A picture-free, exact transcript of the entries below is required.

======== DATASET ENTRIES ========

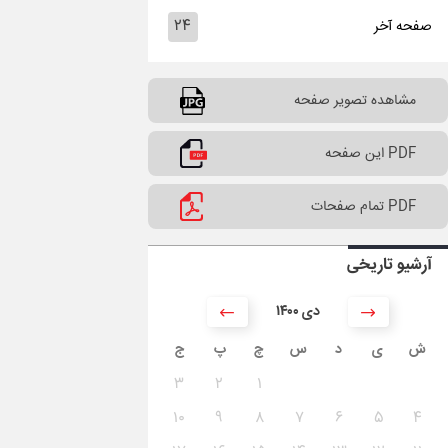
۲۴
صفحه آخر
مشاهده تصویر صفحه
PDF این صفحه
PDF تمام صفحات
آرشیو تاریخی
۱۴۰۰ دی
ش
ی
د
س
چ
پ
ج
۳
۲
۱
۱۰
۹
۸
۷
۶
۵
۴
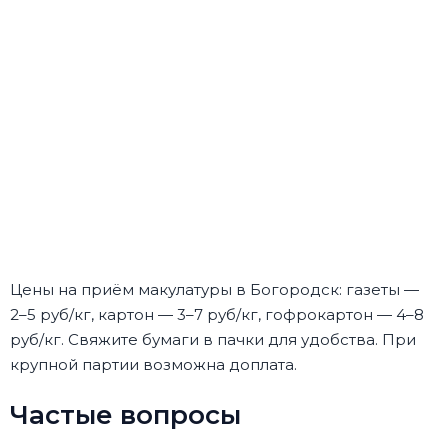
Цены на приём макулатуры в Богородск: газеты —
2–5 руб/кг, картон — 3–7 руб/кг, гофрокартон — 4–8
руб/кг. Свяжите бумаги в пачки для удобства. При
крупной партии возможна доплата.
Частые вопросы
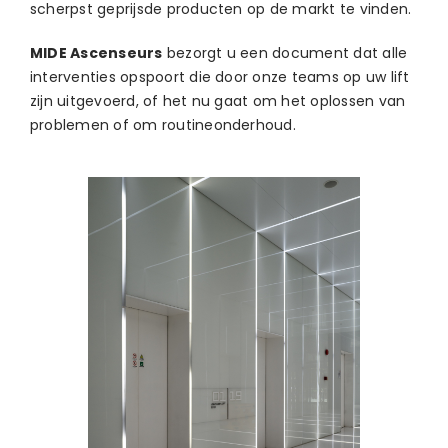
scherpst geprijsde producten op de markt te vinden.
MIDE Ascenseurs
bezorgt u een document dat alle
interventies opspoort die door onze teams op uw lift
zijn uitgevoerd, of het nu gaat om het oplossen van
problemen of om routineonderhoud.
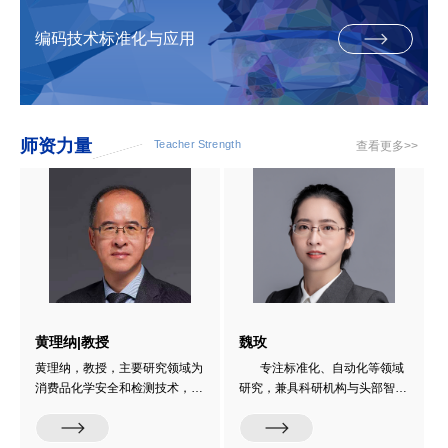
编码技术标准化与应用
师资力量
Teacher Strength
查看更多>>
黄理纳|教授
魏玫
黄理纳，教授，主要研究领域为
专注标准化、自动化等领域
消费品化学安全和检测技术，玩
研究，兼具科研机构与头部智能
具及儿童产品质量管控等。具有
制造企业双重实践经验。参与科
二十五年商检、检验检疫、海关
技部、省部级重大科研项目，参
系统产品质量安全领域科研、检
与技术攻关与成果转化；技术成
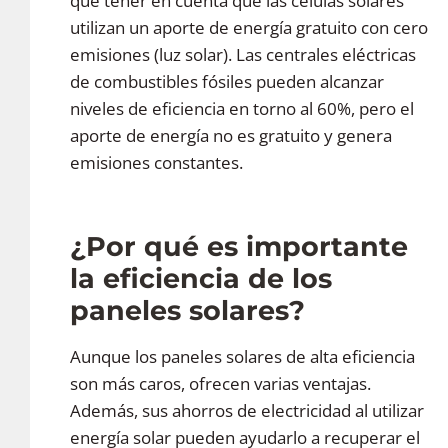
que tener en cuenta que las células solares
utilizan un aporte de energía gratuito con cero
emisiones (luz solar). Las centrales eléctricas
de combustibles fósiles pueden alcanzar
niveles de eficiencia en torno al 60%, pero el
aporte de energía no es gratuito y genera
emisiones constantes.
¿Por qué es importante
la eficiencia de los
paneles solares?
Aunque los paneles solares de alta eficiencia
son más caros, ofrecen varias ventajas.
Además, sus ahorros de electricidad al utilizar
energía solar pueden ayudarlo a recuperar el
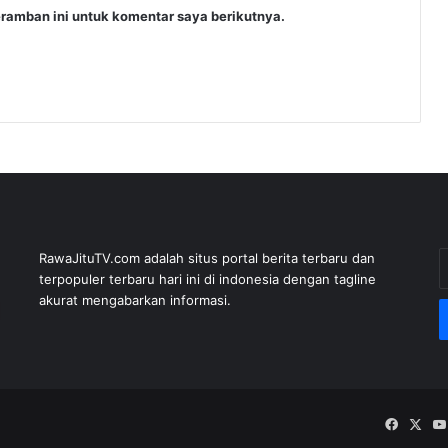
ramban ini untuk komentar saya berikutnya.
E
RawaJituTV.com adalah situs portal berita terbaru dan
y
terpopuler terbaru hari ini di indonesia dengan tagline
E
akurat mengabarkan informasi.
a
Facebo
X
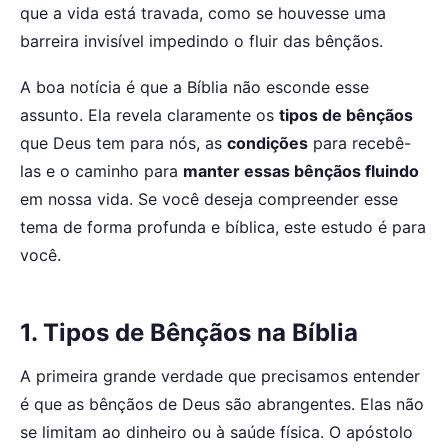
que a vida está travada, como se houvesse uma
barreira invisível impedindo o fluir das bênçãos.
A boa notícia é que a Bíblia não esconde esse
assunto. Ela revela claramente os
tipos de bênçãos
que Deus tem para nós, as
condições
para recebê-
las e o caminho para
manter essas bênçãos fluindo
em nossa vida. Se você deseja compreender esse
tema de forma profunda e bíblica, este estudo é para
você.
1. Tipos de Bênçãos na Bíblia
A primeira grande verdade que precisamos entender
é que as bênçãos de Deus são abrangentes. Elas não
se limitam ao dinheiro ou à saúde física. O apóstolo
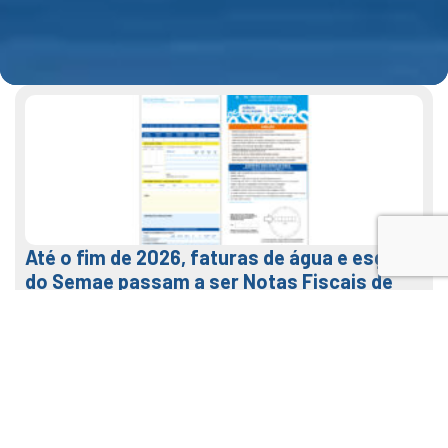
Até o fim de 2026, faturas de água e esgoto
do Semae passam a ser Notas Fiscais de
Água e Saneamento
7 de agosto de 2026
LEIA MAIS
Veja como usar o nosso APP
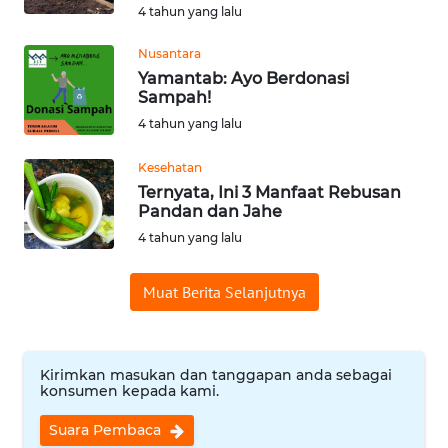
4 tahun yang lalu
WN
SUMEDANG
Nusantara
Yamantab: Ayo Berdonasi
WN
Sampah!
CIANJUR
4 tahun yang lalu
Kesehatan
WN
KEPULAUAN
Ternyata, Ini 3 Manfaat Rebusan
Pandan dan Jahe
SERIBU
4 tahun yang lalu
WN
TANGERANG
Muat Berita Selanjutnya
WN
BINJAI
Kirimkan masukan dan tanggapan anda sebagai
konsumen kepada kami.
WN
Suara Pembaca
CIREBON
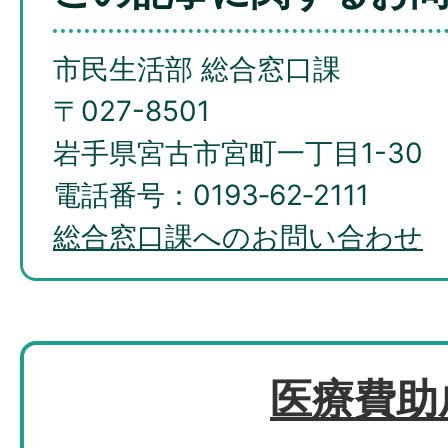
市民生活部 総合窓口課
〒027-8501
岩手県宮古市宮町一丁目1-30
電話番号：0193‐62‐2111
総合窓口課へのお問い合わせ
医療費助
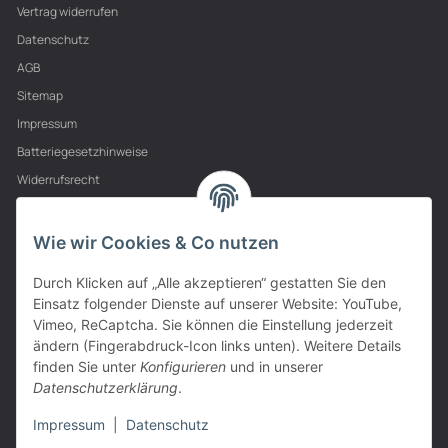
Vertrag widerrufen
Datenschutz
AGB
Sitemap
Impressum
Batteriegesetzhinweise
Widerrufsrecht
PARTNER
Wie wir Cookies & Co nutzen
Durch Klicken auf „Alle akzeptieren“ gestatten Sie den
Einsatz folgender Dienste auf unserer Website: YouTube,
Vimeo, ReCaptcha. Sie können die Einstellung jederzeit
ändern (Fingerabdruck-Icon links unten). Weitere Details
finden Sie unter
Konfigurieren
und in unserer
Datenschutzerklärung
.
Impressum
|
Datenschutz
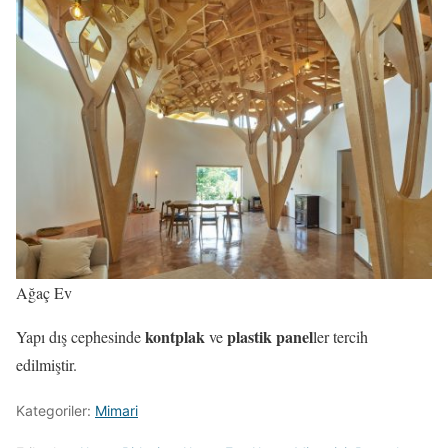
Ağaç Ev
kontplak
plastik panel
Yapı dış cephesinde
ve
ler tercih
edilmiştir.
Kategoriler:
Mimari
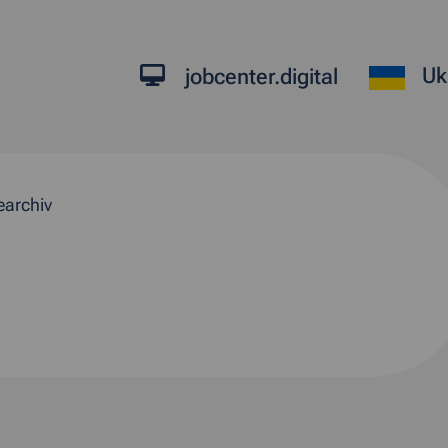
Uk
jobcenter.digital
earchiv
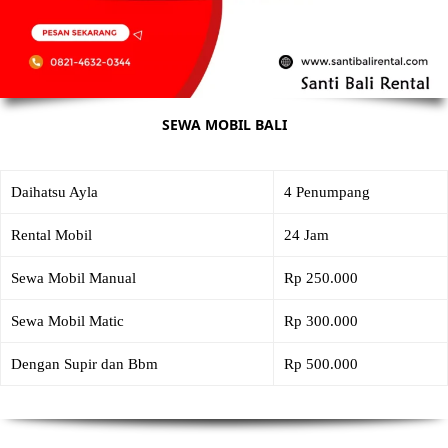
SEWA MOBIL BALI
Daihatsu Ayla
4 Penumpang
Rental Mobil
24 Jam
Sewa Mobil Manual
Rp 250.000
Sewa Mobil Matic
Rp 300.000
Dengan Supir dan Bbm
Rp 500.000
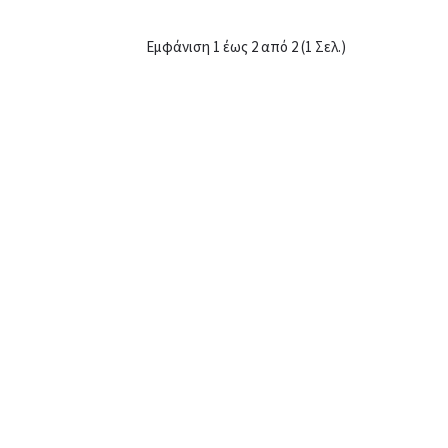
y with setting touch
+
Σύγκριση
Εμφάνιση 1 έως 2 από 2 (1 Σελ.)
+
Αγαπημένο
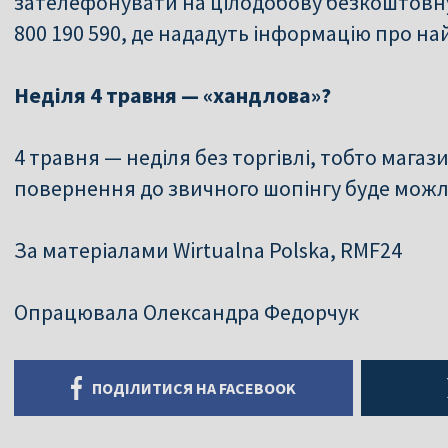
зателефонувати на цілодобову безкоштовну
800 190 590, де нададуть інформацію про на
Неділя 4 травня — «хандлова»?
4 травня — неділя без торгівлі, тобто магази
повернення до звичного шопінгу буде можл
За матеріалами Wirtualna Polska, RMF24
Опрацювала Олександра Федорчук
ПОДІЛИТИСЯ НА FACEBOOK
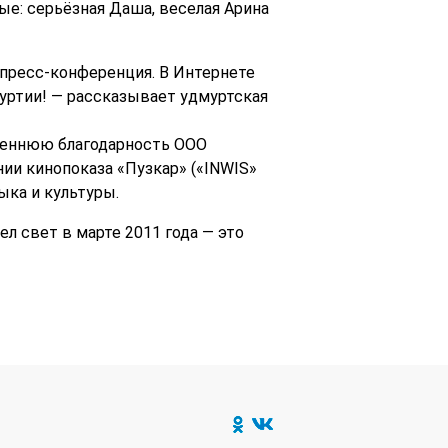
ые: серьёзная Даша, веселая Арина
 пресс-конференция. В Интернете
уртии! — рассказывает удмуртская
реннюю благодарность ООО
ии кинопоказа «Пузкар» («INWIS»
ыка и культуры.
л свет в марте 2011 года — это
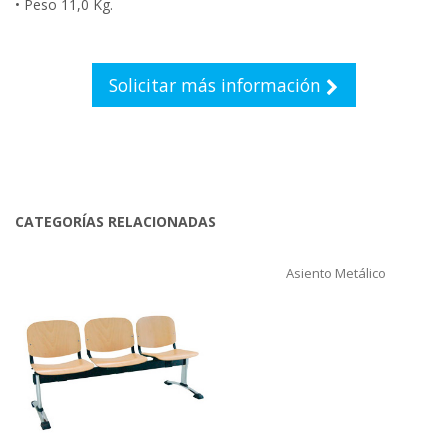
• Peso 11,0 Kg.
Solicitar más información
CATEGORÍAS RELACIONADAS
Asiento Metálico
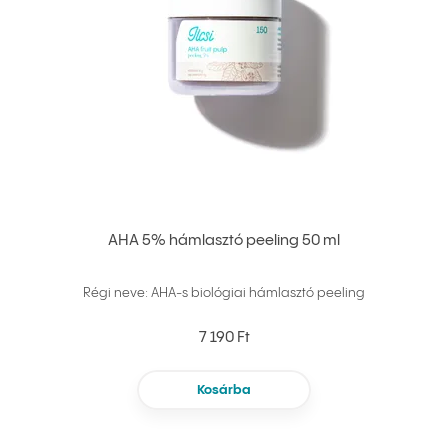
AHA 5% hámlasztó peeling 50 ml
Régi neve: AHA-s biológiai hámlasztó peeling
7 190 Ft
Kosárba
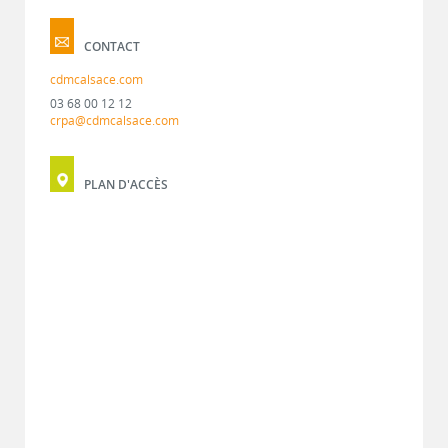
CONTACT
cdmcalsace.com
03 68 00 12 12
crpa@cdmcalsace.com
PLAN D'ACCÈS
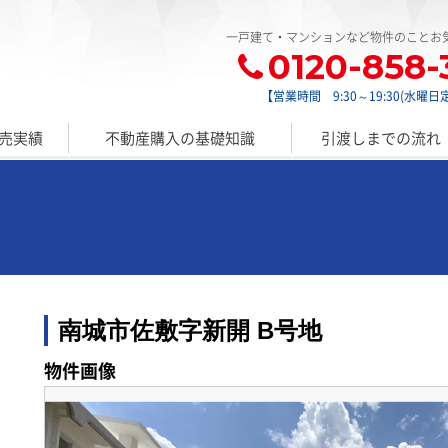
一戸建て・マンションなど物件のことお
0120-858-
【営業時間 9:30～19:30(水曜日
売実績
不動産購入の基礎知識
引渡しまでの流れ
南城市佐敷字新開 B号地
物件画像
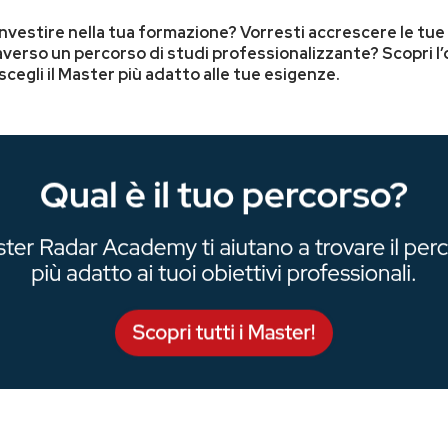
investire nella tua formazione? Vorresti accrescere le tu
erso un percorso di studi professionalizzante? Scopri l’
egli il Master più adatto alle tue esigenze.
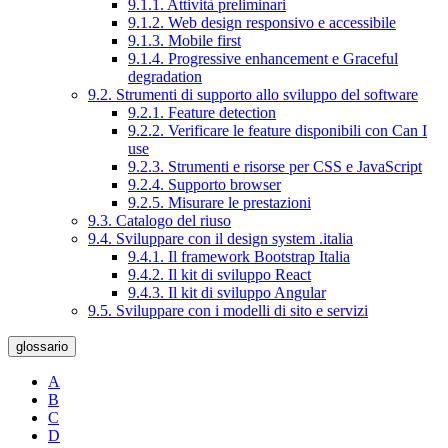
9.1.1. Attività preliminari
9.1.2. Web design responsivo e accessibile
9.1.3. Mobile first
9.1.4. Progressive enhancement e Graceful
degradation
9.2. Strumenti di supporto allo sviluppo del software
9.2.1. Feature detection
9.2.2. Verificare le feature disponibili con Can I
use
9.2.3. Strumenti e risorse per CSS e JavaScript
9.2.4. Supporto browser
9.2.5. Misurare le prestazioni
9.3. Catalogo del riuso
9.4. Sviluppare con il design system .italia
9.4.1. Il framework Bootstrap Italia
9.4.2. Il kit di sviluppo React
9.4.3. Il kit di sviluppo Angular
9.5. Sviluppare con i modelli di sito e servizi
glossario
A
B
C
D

========

RESULT OF THIS EXERCISE
۲۴
صفحه آخر
مشاهده تصویر صفحه
PDF این صفحه
PDF تمام صفحات
آرشیو تاریخی
۱۴۰۰ دی
ش
ی
د
س
چ
پ
ج
۳
۲
۱
۱۰
۹
۸
۷
۶
۵
۴
Цены на приём макулатуры в Богородск: газеты —
2–5 руб/кг, картон — 3–7 руб/кг, гофрокартон — 4–8
руб/кг. Свяжите бумаги в пачки для удобства. При
крупной партии возможна доплата.
Частые вопросы
scherpst geprijsde producten op de markt te vinden.
MIDE Ascenseurs
bezorgt u een document dat alle
interventies opspoort die door onze teams op uw lift
zijn uitgevoerd, of het nu gaat om het oplossen van
problemen of om routineonderhoud.
编码技术标准化与应用
师资力量
Teacher Strength
查看更多>>
黄理纳|教授
魏玫
黄理纳，教授，主要研究领域为
专注标准化、自动化等领域
消费品化学安全和检测技术，玩
研究，兼具科研机构与头部智能
具及儿童产品质量管控等。具有
制造企业双重实践经验。参与科
二十五年商检、检验检疫、海关
技部、省部级重大科研项目，参
系统产品质量安全领域科研、检
与技术攻关与成果转化；技术成
que tener en cuenta que las células solares
utilizan un aporte de energía gratuito con cero
emisiones (luz solar). Las centrales eléctricas
de combustibles fósiles pueden alcanzar
niveles de eficiencia en torno al 60%, pero el
aporte de energía no es gratuito y genera
emisiones constantes.
¿Por qué es importante
la eficiencia de los
paneles solares?
Aunque los paneles solares de alta eficiencia
son más caros, ofrecen varias ventajas.
Además, sus ahorros de electricidad al utilizar
energía solar pueden ayudarlo a recuperar el
ramban ini untuk komentar saya berikutnya.
E
RawaJituTV.com adalah situs portal berita terbaru dan
y
terpopuler terbaru hari ini di indonesia dengan tagline
E
akurat mengabarkan informasi.
a
Facebo
X
que a vida está travada, como se houvesse uma
barreira invisível impedindo o fluir das bênçãos.
A boa notícia é que a Bíblia não esconde esse
assunto. Ela revela claramente os
tipos de bênçãos
que Deus tem para nós, as
condições
para recebê-
las e o caminho para
manter essas bênçãos fluindo
em nossa vida. Se você deseja compreender esse
tema de forma profunda e bíblica, este estudo é para
você.
1. Tipos de Bênçãos na Bíblia
A primeira grande verdade que precisamos entender
é que as bênçãos de Deus são abrangentes. Elas não
se limitam ao dinheiro ou à saúde física. O apóstolo
Até o fim de 2026, faturas de água e esgoto
do Semae passam a ser Notas Fiscais de
Água e Saneamento
7 de agosto de 2026
LEIA MAIS
Veja como usar o nosso APP
4 tahun yang lalu
WN
SUMEDANG
Nusantara
Yamantab: Ayo Berdonasi
WN
Sampah!
CIANJUR
4 tahun yang lalu
Kesehatan
WN
KEPULAUAN
Ternyata, Ini 3 Manfaat Rebusan
Pandan dan Jahe
SERIBU
4 tahun yang lalu
WN
TANGERANG
Muat Berita Selanjutnya
WN
BINJAI
Kirimkan masukan dan tanggapan anda sebagai
konsumen kepada kami.
WN
Suara Pembaca
CIREBON
市民生活部 総合窓口課
〒027-8501
岩手県宮古市宮町一丁目1-30
電話番号：0193‐62‐2111
総合窓口課へのお問い合わせ
医療費助
Vertrag widerrufen
Datenschutz
AGB
Sitemap
Impressum
Batteriegesetzhinweise
Widerrufsrecht
PARTNER
Wie wir Cookies & Co nutzen
Durch Klicken auf „Alle akzeptieren“ gestatten Sie den
Einsatz folgender Dienste auf unserer Website: YouTube,
Vimeo, ReCaptcha. Sie können die Einstellung jederzeit
ändern (Fingerabdruck-Icon links unten). Weitere Details
finden Sie unter
Konfigurieren
und in unserer
Datenschutzerklärung
.
Impressum
|
Datenschutz
Ağaç Ev
kontplak
plastik panel
Yapı dış cephesinde
ve
ler tercih
edilmiştir.
Kategoriler:
Mimari
Uk
jobcenter.digital
earchiv
SEWA MOBIL BALI
Daihatsu Ayla
4 Penumpang
Rental Mobil
24 Jam
Sewa Mobil Manual
Rp 250.000
Sewa Mobil Matic
Rp 300.000
Dengan Supir dan Bbm
Rp 500.000
y with setting touch
+
Σύγκριση
Εμφάνιση 1 έως 2 από 2 (1 Σελ.)
+
Αγαπημένο
зателефонувати на цілодобову безкоштовну
800 190 590, де нададуть інформацію про на
Неділя 4 травня — «хандлова»?
4 травня — неділя без торгівлі, тобто магази
повернення до звичного шопінгу буде можл
За матеріалами Wirtualna Polska, RMF24
Опрацювала Олександра Федорчук
ПОДІЛИТИСЯ НА FACEBOOK
ые: серьёзная Даша, веселая Арина
 пресс-конференция. В Интернете
уртии! — рассказывает удмуртская
реннюю благодарность ООО
ии кинопоказа «Пузкар» («INWIS»
ыка и культуры.
л свет в марте 2011 года — это
• Peso 11,0 Kg.
Solicitar más información
CATEGORÍAS RELACIONADAS
Asiento Metálico
AHA 5% hámlasztó peeling 50 ml
Régi neve: AHA-s biológiai hámlasztó peeling
7 190 Ft
Kosárba
CONTACT
cdmcalsace.com
03 68 00 12 12
crpa@cdmcalsace.com
PLAN D'ACCÈS
一戸建て・マンションなど物件のことお
0120-858-
【営業時間 9:30～19:30(水曜日
売実績
不動産購入の基礎知識
引渡しまでの流れ
南城市佐敷字新開 B号地
物件画像
investire nella tua formazione? Vorresti accrescere le tu
erso un percorso di studi professionalizzante? Scopri l’
egli il Master più adatto alle tue esigenze.
9.1.1. Attività preliminari
9.1.2. Web design responsivo e accessibile
9.1.3. Mobile first
9.1.4. Progressive enhancement e Graceful
degradation
9.2. Strumenti di supporto allo sviluppo del software
9.2.1. Feature detection
9.2.2. Verificare le feature disponibili con Can I
use
9.2.3. Strumenti e risorse per CSS e JavaScript
9.2.4. Supporto browser
9.2.5. Misurare le prestazioni
9.3. Catalogo del riuso
9.4. Sviluppare con il design system .italia
9.4.1. Il framework Bootstrap Italia
9.4.2. Il kit di sviluppo React
9.4.3. Il kit di sviluppo Angular
9.5. Sviluppare con i modelli di sito e servizi
glossario
A
B
C
D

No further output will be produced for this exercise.